Music has a way of giving us hope and healing our hearts, heart, then and now.

Captured by Nazis during WWII and shuffled among prisons in Scotland, Belgium, and England, young Jurgen Moltmann witnessed the horror of invasion and endured hardships of little food, no heat, and constant illness. Many fellow soldiers despaired.

“I saw how other men collapsed inwardly, how they gave up all hope, sickening for the lack of it, some of them dying. The same thing almost happened to me,” Phillip Yancy quotes Moltmann in his book Experiences of God.

What saved Moltmann? What gave him hope? The Psalms.

They were included in a New Testament that an army chaplain gave him and opened his eyes to “the God who is with those ‘that are of a broken heart.'”

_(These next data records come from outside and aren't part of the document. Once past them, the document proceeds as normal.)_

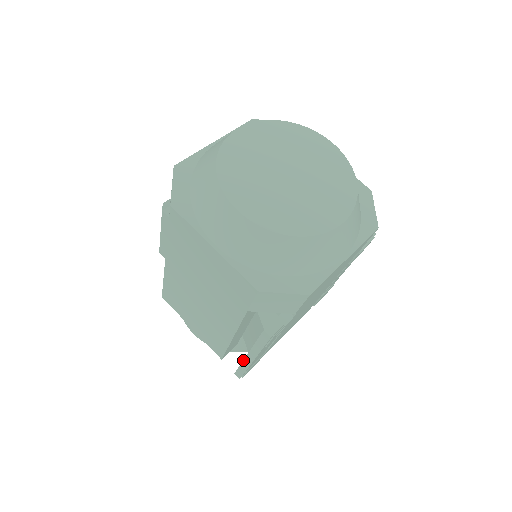
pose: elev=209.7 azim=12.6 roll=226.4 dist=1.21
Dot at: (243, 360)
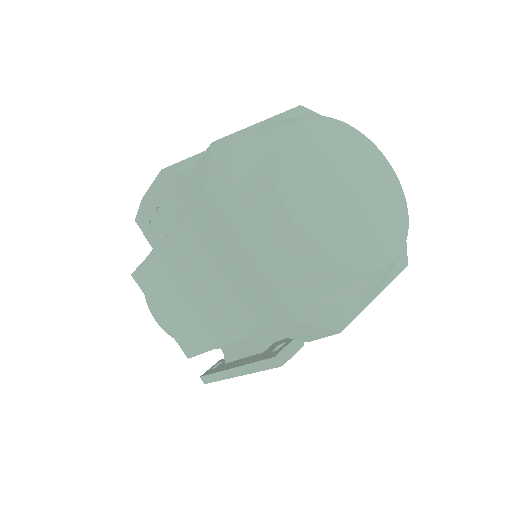
Dot at: (222, 371)
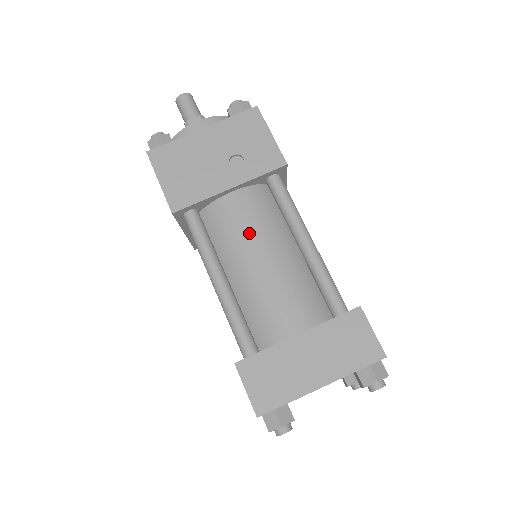
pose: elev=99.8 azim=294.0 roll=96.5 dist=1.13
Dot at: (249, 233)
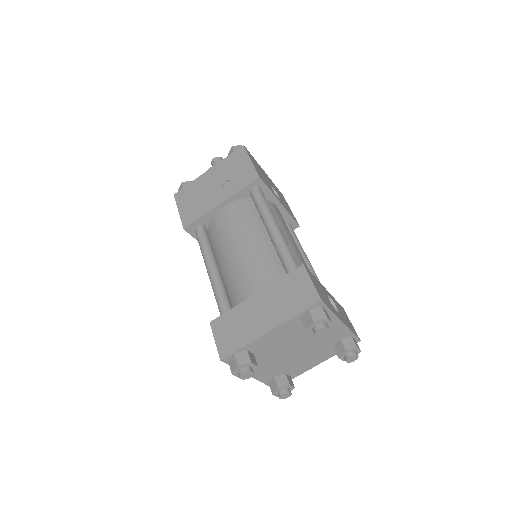
Dot at: (232, 231)
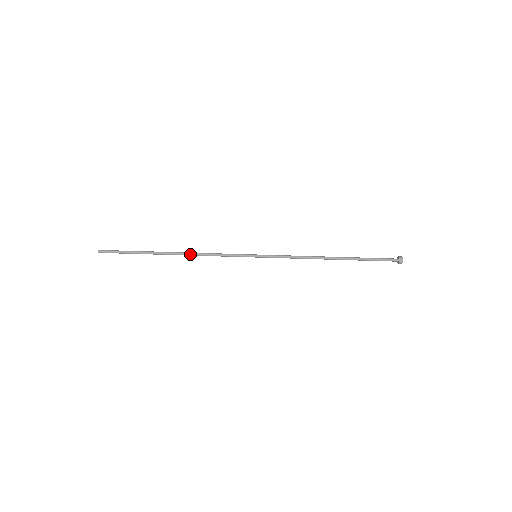
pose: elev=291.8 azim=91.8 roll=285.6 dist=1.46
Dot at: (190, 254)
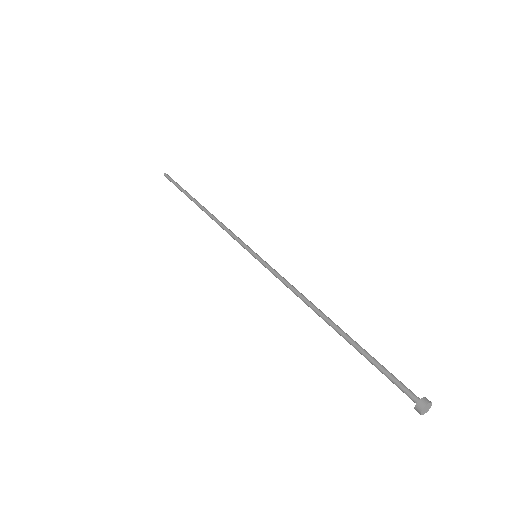
Dot at: (210, 215)
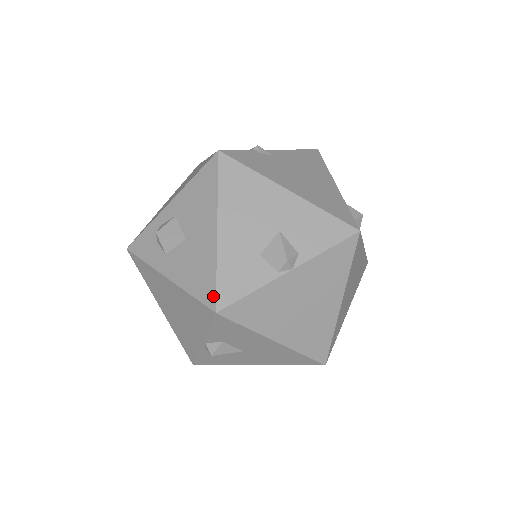
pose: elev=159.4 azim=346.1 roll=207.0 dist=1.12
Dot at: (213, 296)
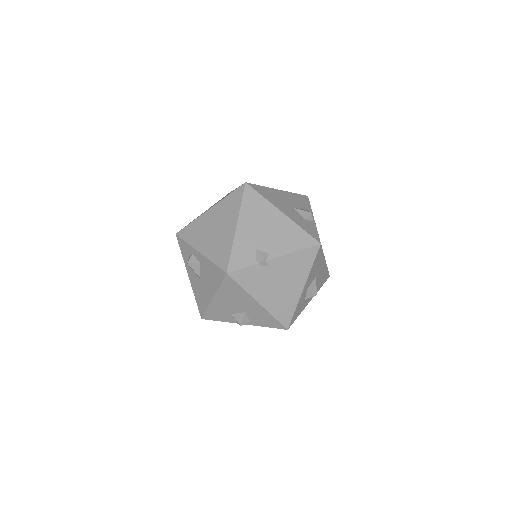
Dot at: (202, 314)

After his release in 1948, he left his field of physics and became a leading theologian, known best for his book The Theology of Hope.

Sweet Song of Hope

In my thirties, a dark cloud descended on me out of the blue. Fear then depression. I was a mess.

I asked, “Why God?” and stuttered prayers.

All alone–this is how I felt though my biblical beliefs spoke “Immanuel–God with us.”

It’s no wonder my thinking sunk into the swamp of negativity.

What saved me? What have me hope?

Modern-day “psalms.” The lyrics and melodies of Amy Grant, Steve Green, Michael Card, Vineyard, Twila Paris, and Steven Curtis Chapman–among others–helped to renew my thinking and pull me through.

Yes, I read the Bible and prayed and attended church–all the things of “good Christian girls.” But music grew my hope the best. It healed my heart. It provided the expectation of better times and God’s goodness.

Find GOD's Freedom from Anxiety

 Get My FREE Anxiety Helper Pack!

Choice is a wonderful gift from God. You do NOT have to be stuck in self-focused anxiety. You can find God’s freedom.

You have Successfully Subscribed!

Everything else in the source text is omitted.